What cane before (and after) the Big Bang?

Cosmology -- my imagined model for the cosmos

It is commonly accepted theory that our universe came into being with the Big Bang, and grew rapidly with an inflation spurt. Since then it has expanded, and is now expanding with acceleration, so will never slow down to a Big Crunch. Our time began with the Big Bang.

My conjecture is that our universe is one of many. Each universe popped into existence, like ours, as a random event. Each has its own time. The collection of all these is a "space" that exists "everywhere" and "everywhen". There is to time as such for this space, hence no beginning.

Anthropic principle might explain why our particular universe has the laws it has. If its laws were not compatible with human life, we would not be here to observe them.

The multiple universes don't interact with each other. It's not clear whether they occupy the same "location" in this "space". Different "dimensions?" Or beyond our event horizon?

String theory still seems a stretch -- it seems made up to find a way to combine gravity and quantum mechanics, even if they don’t naturally combine. Why do they need to?

See Brian Greene's "Fabric of the Cosmos" for the bases for this thinking, though not the explicit model, and certainly not the opinion of string theory, which he is pursuing. Also see Stephen Hawkins "A Brief History of Time".

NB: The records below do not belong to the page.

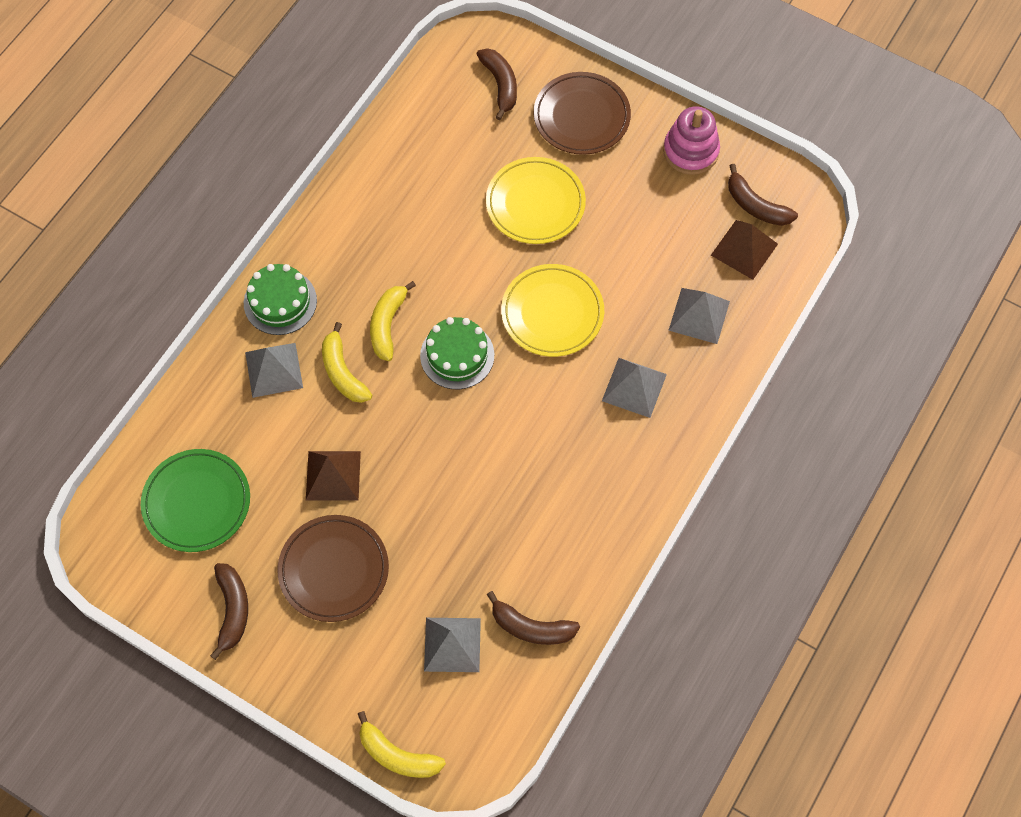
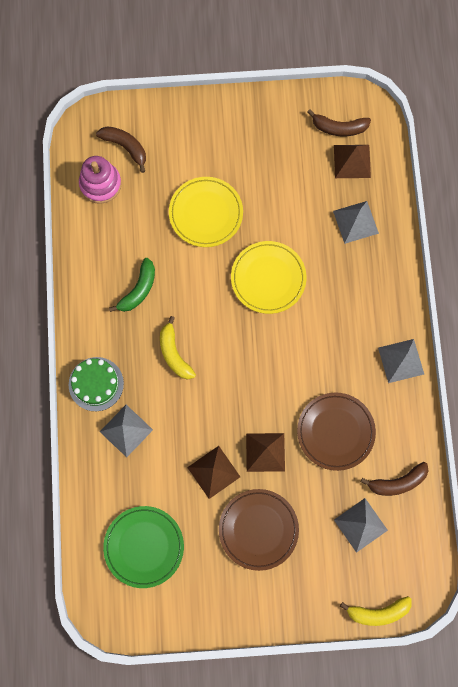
camera: 35 degrees left, 10 degrees up
(232, 610) = (217, 597): brown banana -> none
(343, 372) = (170, 403): yellow banana -> none
(401, 236) = (138, 290): none -> green banana
(406, 493) = (265, 452): none -> brown pyramid
(457, 355) = (231, 344): green cake -> none
(581, 116) = (192, 136): brown plate -> brown plate (335, 432)
(634, 387) = (350, 293): grey pyramid -> grey pyramid (401, 360)
(690, 151) = (275, 116): pink stacking toy -> pink stacking toy (100, 184)

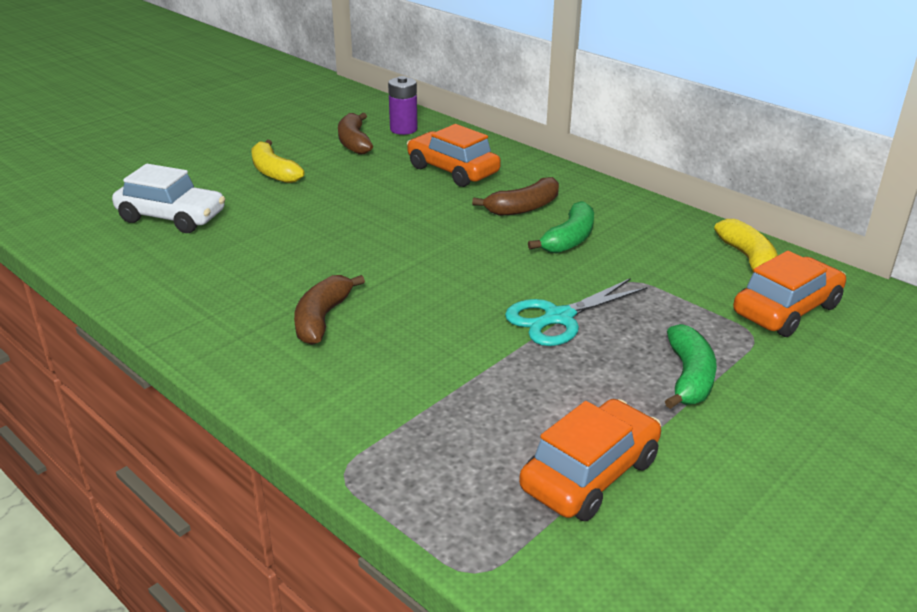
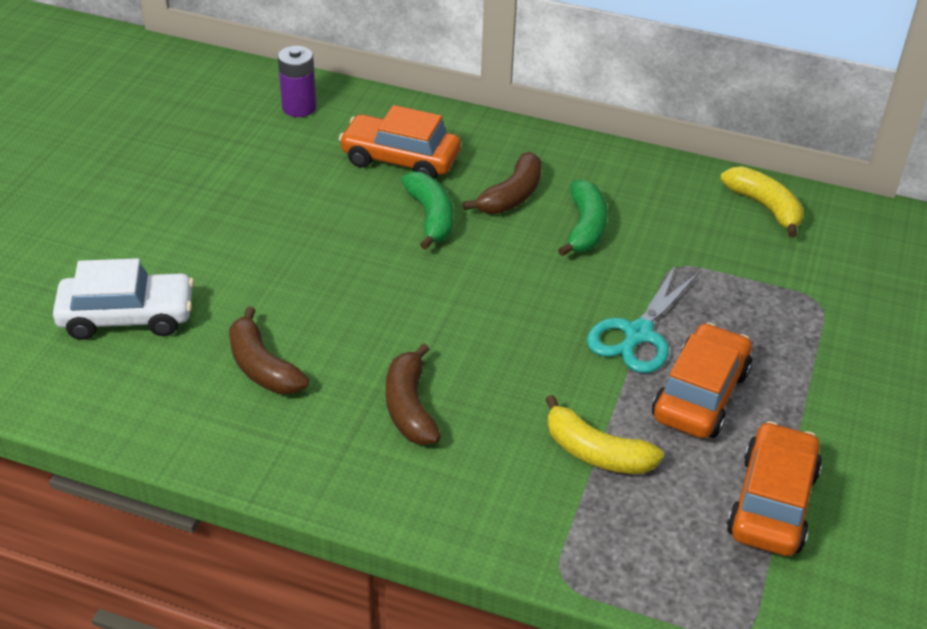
camera: 25 degrees left, 10 degrees up
(273, 172) = (194, 214): yellow banana -> yellow banana (596, 452)
(354, 142) = (256, 143): brown banana -> brown banana (262, 367)
(689, 377) = (792, 369): green banana -> green banana (431, 217)
(786, 310) = (830, 262): orange car -> orange car (700, 394)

Hawking page 129 (see excerpt below) says the total energy of the universe is zero — positive energy of the mass is cancelled by the negative energy of gravity. If true, this would allow a singularity to pop into existence without having to accumulate the huge energies of the hot big bang.

Dark matter and dark energy

It appears that dark matter and dark energy fill the universe, and far exceed the matter and energy that is visible. Perhaps there is an endless sea of dark matter and energy. Spontaneous events, as described above, could originate from this sea. This could be going on " forever" resulting in an unlimited number of universes, like ours, each invisible to the others. The only thing unique about our universe is that it is where we are.

The Origin and Fate of the Universe
Hawking, p. 129

There are [1 with eighty zeroes after it] particles in the region of the universe that we can observe. Where did they all come from? The answer is that, in quantum theory, particles can be created out of energy in the form of particle/antiparticle pairs. But that just raises the question of where the energy came from. The answer is that the total energy of the universe is exactly zero. The matter in the universe is made out of positive energy.

However, the matter is all attracting itself by gravity. Two pieces of matter that are close to each other have less energy than the same two pieces a long way apart, because you have to expend energy to separate them against the gravitational force that is pulling them together. Thus, in a sense, the gravitational field has negative energy. In the case of a universe that is approximately uniform in space, one can show that this negative gravitational energy exactly cancels the positive energy represented by the matter. So the total energy of the universe is zero.